Martinez businessman sentenced to prison for mortgage fraud

Business owner defrauded federal lender

EDITOR'S NOTE: A previous version of this story incorrectly reported Fred Layman's ownership status of North Augusta country club.



Fred Layman stood before a federal judge Wednesday as a broken man, pausing to collect his composure as he read an apology he spent a year writing.

Seven months after pleading guilty to charges of mortgage fraud, the North Augusta Country Club owner asked for a mulligan from U.S. District Judge Randall Hall.

“I made a decision five years ago that went against my upbringing,” Layman said. “There are no excuses, and I take full responsibility.”

Layman bought the 135-acre country club in April 2007. Its main building was destroyed in a suspicious fire four days later.

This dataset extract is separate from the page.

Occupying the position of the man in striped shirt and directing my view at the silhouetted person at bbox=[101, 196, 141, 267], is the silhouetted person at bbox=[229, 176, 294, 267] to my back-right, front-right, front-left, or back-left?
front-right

The apology capped a two-hour sentence hearing for the Martinez businessman, who is accused of having his stepdaughter falsify financial information on mortgage loan applications involving the federal lender Fannie Mae between December 2006 and December 2007. He faced more than two years in federal prison, but Hall made a downward departure in the sentencing guidelines and sentenced Layman to 16 months in prison, followed by three years’ probation.

It was still a blow for Layman’s supporters, who showed up in hopes of convincing the judge to give Layman just probation.

His stepdaughter, Leah Naz­zaro, who was not involved in the scheme, said her stepfather is not the person he has been portrayed to be.

“What’s said about him is far apart from who he is. It’s black and white,” Nazzaro said.

After more than an hour of sympathetic testimony, Assistant United States Attorney David Stewart made the argument that by defrauding a federally backed institution, Layman was hurting the taxpayers of America.

Hall repeated that assertion in delivering the sentence.

The taxpayers “are in fact all of us in this room,” Hall said.